DIRECTIONS FOR THIS TASK: When the string "Harald" is part of a line in the data below, report the whole line.

PROVIDED DATA:
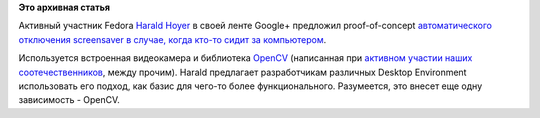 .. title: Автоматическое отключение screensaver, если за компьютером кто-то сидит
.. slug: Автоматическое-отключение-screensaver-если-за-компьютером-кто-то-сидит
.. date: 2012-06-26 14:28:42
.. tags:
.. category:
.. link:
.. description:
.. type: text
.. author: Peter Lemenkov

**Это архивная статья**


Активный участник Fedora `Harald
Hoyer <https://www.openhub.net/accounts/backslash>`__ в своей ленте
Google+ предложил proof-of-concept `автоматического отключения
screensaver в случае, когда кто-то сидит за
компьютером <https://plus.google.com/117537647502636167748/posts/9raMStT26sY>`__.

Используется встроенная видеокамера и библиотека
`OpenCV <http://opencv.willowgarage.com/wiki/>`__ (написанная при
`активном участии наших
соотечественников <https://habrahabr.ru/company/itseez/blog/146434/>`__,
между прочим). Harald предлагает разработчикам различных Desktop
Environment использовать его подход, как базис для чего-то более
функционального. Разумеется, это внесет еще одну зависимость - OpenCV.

WRITTEN SOLUTION:
Активный участник Fedora `Harald
между прочим). Harald предлагает разработчикам различных Desktop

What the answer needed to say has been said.